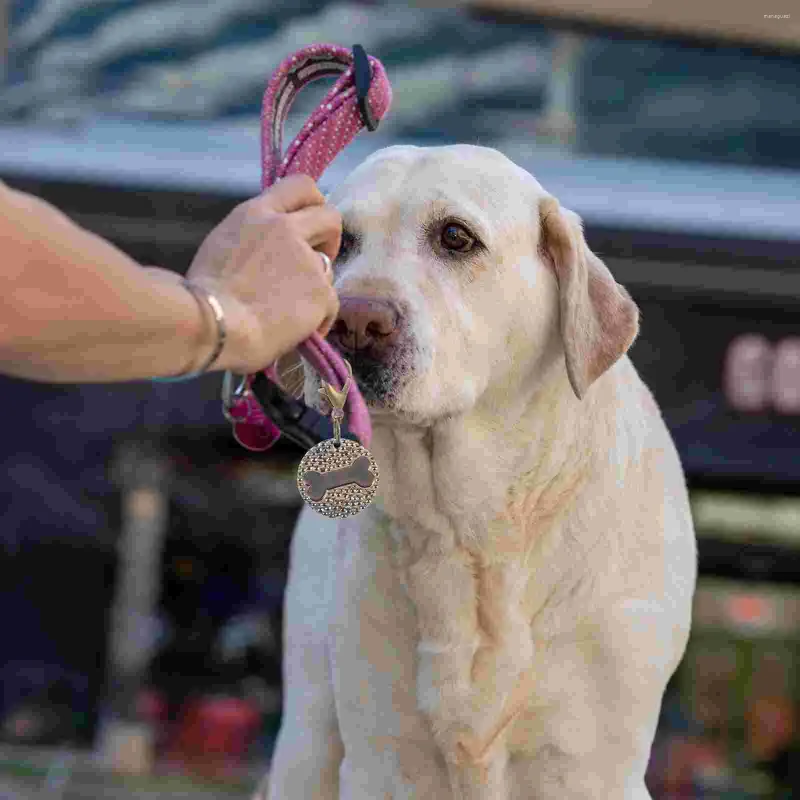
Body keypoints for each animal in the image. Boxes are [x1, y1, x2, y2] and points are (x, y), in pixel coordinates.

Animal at [260, 145, 696, 800]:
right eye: (339, 244)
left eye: (455, 237)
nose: (355, 322)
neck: (470, 530)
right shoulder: (383, 759)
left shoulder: (591, 766)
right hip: (309, 735)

• [Exercise instructions]: The answer must be the line containing "left eye: (455, 237)" and every line after it through the last line of the records above, repeated exactly.

• [Task output]:
left eye: (455, 237)
nose: (355, 322)
neck: (470, 530)
right shoulder: (383, 759)
left shoulder: (591, 766)
right hip: (309, 735)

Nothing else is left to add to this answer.